* [What you have to do]:
When you repeat the listing, keep every character as it is.

* [Data]:
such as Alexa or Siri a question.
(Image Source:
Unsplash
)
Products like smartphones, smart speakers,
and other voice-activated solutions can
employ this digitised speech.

* [Result]:
such as Alexa or Siri a question.
(Image Source:
Unsplash
)
Products like smartphones, smart speakers,
and other voice-activated solutions can
employ this digitised speech.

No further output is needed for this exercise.